Hospitals typically take a three-pronged approach to security, Butler said — staff training, security personnel, and systems integration, such as locks, cameras and panic alarm hardware.
Hospitals say they have strengthened training in recent years.
“If I had to point to one thing that has changed over the years, it would be the greater emphasis we place on de-escalation skills,” said James Fortunato, vice president of safety and hospitality for Health Quest, a network that includes Putnam Hospital Center in Carmel. “All security officers across Health Quest are required to be certified in de-escalation so they have the skills to defuse potentially volatile situations.”
Northern Westchester Hospital in Mount Kisco has also offered de-escalation training to its staff, and worked with Westchester County police on active-shooter training, said Michael Caruso, the hospital’s vice president of facilities management.
Employees at Montefiore Nyack Hospital undergo annual safety training and assessments, and the facility works closely with law enforcement agencies to drill for emergencies and disasters, said Lauren Malone, a spokeswoman for the hospital.
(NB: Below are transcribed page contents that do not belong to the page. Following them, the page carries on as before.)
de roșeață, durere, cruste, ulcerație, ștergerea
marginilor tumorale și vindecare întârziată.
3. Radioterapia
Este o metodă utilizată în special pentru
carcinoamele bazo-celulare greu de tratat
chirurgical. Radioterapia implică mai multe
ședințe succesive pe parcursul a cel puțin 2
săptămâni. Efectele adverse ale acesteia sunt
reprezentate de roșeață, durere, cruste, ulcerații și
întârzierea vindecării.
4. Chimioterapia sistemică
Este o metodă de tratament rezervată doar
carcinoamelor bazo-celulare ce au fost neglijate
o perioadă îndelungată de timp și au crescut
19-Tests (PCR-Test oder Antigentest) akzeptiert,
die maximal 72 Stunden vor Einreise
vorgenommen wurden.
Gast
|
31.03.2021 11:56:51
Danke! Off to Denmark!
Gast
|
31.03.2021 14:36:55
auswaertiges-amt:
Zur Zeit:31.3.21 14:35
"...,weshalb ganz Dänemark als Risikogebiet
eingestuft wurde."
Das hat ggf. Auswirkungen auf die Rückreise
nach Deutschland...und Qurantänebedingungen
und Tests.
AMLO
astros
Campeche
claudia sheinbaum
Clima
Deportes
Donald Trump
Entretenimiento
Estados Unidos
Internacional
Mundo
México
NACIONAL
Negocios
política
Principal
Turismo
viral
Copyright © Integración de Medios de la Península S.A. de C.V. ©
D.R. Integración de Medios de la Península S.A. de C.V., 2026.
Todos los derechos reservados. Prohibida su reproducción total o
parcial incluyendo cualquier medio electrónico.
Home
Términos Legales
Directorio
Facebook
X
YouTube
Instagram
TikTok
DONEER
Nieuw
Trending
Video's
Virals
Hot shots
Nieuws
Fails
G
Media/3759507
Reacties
Westchester Medical Center said it upgraded its staff emergency communications platforms and protocols after the terrorist attacks on Sept. 11, 2001, and began active-shooter training in 2012. The hospital also said it has armed security officers on patrol at all hours, led by Tom Belfiore, who has worked with safety and security for the NYPD, Westchester County police, the Port Authority of New York and New Jersey, and Major League Baseball.
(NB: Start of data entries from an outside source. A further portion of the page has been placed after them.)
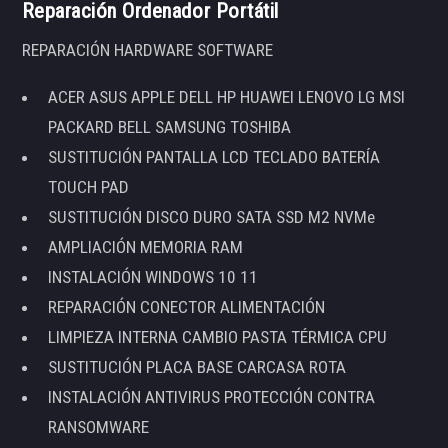
Reparación Ordenador Portátil
REPARACIÓN HARDWARE SOFTWARE
ACER ASUS APPLE DELL HP HUAWEI LENOVO LG MSI
PACKARD BELL SAMSUNG TOSHIBA
SUSTITUCIÓN PANTALLA LCD TECLADO BATERÍA
TOUCH PAD
SUSTITUCIÓN DISCO DURO SATA SSD M2 NVMe
AMPLIACIÓN MEMORIA RAM
INSTALACIÓN WINDOWS 10 11
REPARACIÓN CONECTOR ALIMENTACIÓN
LIMPIEZA INTERNA CAMBIO PASTA TÉRMICA CPU
SUSTITUCIÓN PLACA BASE CARCASA ROTA
INSTALACIÓN ANTIVIRUS PROTECCIÓN CONTRA
RANSOMWARE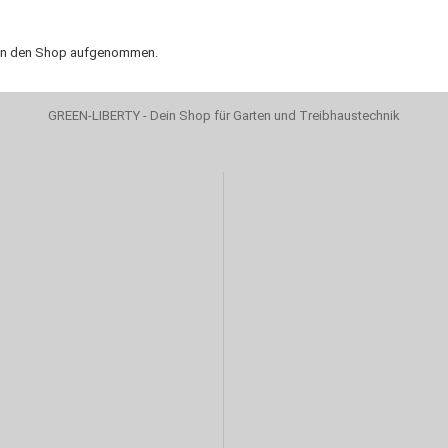
7 in den Shop aufgenommen.
GREEN-LIBERTY - Dein Shop für Garten und Treibhaustechnik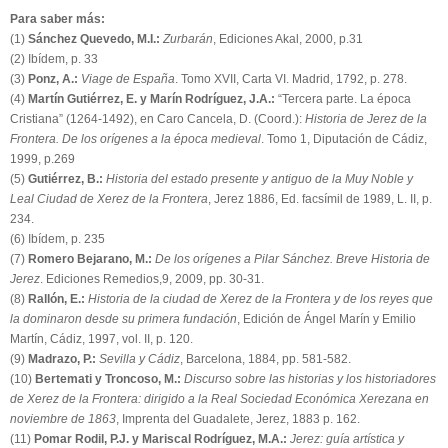
Para saber más:
(1)
Sánchez Quevedo, M.I.:
Zurbarán
, Ediciones Akal, 2000, p.31
(2) Ibídem, p. 33
(3)
Ponz, A.:
Viage de España
. Tomo XVII, Carta VI. Madrid, 1792, p. 278.
(4)
Martín Gutiérrez, E. y Marín Rodríguez, J.A.:
“Tercera parte. La época
Cristiana” (1264-1492), en Caro Cancela, D. (Coord.):
Historia de Jerez de la
Frontera. De los orígenes a la época medieval
. Tomo 1, Diputación de Cádiz,
1999, p.269
(5)
Gutiérrez, B.:
Historia del estado presente y antiguo de la Muy Noble y
Leal Ciudad de Xerez de la Frontera
, Jerez 1886, Ed. facsímil de 1989, L. II, p.
234.
(6) Ibídem, p. 235
(7)
Romero Bejarano, M.:
De los orígenes a Pilar Sánchez. Breve Historia de
Jerez
. Ediciones Remedios,9, 2009, pp. 30-31.
(8)
Rallón, E.:
Historia de la ciudad de Xerez de la Frontera y de los reyes que
la dominaron desde su primera fundación
, Edición de Ángel Marín y Emilio
Martín, Cádiz, 1997, vol. II, p. 120.
(9)
Madrazo, P.:
Sevilla y Cádiz
, Barcelona, 1884, pp. 581-582.
(10)
Bertemati y Troncoso, M.:
Discurso sobre las historias y los historiadores
de Xerez de la Frontera: dirigido a la Real Sociedad Económica Xerezana en
noviembre de 1863
, Imprenta del Guadalete, Jerez, 1883 p. 162.
(11)
Pomar Rodil, P.J. y Mariscal Rodríguez, M.A.:
Jerez: guía artística y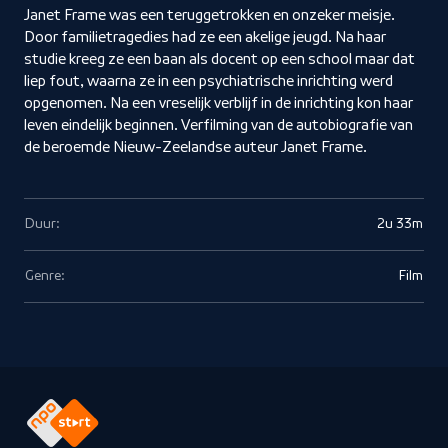
Janet Frame was een teruggetrokken en onzeker meisje.
Door familietragedies had ze een akelige jeugd. Na haar
studie kreeg ze een baan als docent op een school maar dat
liep fout, waarna ze in een psychiatrische inrichting werd
opgenomen. Na een vreselijk verblijf in de inrichting kon haar
leven eindelijk beginnen. Verfilming van de autobiografie van
de beroemde Nieuw-Zeelandse auteur Janet Frame.
Duur:
2u 33m
Genre:
Film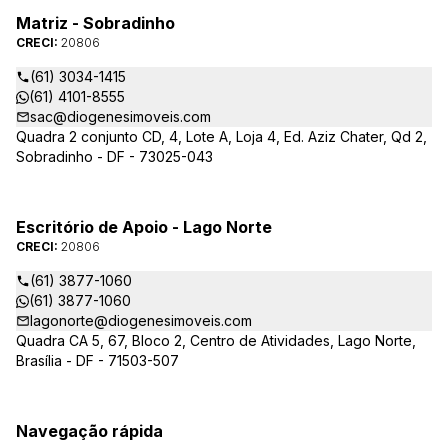
Matriz - Sobradinho
CRECI:
20806
(61) 3034-1415
(61) 4101-8555
sac@diogenesimoveis.com
Quadra 2 conjunto CD, 4, Lote A, Loja 4, Ed. Aziz Chater, Qd 2,
Sobradinho - DF - 73025-043
Escritório de Apoio - Lago Norte
CRECI:
20806
(61) 3877-1060
(61) 3877-1060
lagonorte@diogenesimoveis.com
Quadra CA 5, 67, Bloco 2, Centro de Atividades, Lago Norte,
Brasília - DF - 71503-507
Navegação rápida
Caruso said 70 percent of Northern Westchester Hospital’s security staff are retired police officers. At St. John’s Riverside Hospital, many of the security officers and supervisors are off-duty or retired police officers, Hodges said.
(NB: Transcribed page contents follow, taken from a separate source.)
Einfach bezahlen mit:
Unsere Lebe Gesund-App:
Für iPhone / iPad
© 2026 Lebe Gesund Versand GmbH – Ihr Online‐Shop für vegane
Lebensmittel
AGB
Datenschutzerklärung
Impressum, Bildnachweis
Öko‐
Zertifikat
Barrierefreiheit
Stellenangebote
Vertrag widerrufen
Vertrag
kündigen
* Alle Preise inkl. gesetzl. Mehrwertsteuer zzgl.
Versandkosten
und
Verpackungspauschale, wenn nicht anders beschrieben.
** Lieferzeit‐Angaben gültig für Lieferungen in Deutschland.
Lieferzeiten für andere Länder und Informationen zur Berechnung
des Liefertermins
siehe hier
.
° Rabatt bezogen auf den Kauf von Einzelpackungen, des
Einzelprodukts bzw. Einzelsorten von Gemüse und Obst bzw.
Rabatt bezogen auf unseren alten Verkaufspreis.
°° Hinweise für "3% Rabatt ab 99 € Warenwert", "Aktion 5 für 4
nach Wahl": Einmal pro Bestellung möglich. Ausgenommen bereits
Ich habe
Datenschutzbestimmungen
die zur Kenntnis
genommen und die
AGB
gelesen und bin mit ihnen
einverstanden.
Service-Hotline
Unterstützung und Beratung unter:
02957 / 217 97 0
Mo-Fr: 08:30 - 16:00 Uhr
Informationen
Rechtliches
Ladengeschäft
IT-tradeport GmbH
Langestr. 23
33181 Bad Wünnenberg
Hodges said cameras also help St. John’s staff monitor security at the hospital’s five facilities in Yonkers and Dobbs Ferry. Westchester Medical Center said it has hundreds of security cameras across its campus.
“We also use a visitor management system that identifies, registers and photographs visitors,” Westchester Medical Center said.
Visitors at Northern Westchester Hospital are allowed in 24 hours a day, but they will now be required to use one of three entrances, where they will be greeted by a concierge and security officer, Caruso said. Visitors will have to show identification and receive a visitor badge, he said.
Even with all those security measures in place, the lack of metal detectors makes it possible for someone to slip into a hospital with a gun.
“If we wanted to create safe health care, you lock the doors,” Butler said. “The problem is, you can’t do that. Health care administrators are fighting this battle of trying to find the balance between an open, caring environment and a safe patient-care environment.”
Placing metal detectors at every hospital entrance is problematic because many hospitals have multiple entrances, and every metal detector requires a trained security officer to monitor it, Butler said.
“It becomes very cumbersome,” he said.
Many hospitals use metal detectors in their emergency rooms, though, Butler said.
“They know first and foremost, that’s the main receiving portal for most hospitals,” he said, adding that emergency rooms are sometimes the only entrance to a hospital overnight. “It is the most dynamic and risk-based environment. That door is an after-hours portal.”
Some security officers use handheld metal detectors as they patrol hospitals, Butler said.
“You can’t search everybody, but you can look for pre-indicators,” said Hodges, the Yonkers police chief. “You can look for people that are maybe holding a heavy bag, or if they’re grabbing their waistband, or holding it in a certain way like they might be armed.”
Patients can also do their part to help keep hospitals safe, said Coleman, the security chief at St. John’s.
“If you see something, say something,” he said. “Everyone in this building is a security personnel. In other words, you have to be involved.”